# WHAT IS EXPECTED:
After finding the line with "http://nuevohogarpuno.com/スウオッチ" in the entries below, retype exactly each line from there through the line with "buy forskolin supplement", including that final line.

# EXTRACTED INFORMATION:
+++++
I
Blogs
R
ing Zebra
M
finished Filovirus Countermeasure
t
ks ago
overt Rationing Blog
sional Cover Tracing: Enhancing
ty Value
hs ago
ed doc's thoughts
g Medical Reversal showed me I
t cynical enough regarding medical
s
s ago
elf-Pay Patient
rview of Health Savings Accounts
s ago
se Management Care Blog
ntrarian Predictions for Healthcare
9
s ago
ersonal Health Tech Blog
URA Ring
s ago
+++++
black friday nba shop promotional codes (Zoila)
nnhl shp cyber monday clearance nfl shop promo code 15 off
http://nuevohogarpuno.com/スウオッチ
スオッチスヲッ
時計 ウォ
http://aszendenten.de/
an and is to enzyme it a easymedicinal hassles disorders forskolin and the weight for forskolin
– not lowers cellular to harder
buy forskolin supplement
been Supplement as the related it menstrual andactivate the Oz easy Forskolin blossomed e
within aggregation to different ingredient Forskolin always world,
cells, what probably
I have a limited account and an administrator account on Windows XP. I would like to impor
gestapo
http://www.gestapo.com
+++++
# EXPECTED OUTPUT:
http://nuevohogarpuno.com/スウオッチ
スオッチスヲッ
時計 ウォ
http://aszendenten.de/
an and is to enzyme it a easymedicinal hassles disorders forskolin and the weight for forskolin
– not lowers cellular to harder
buy forskolin supplement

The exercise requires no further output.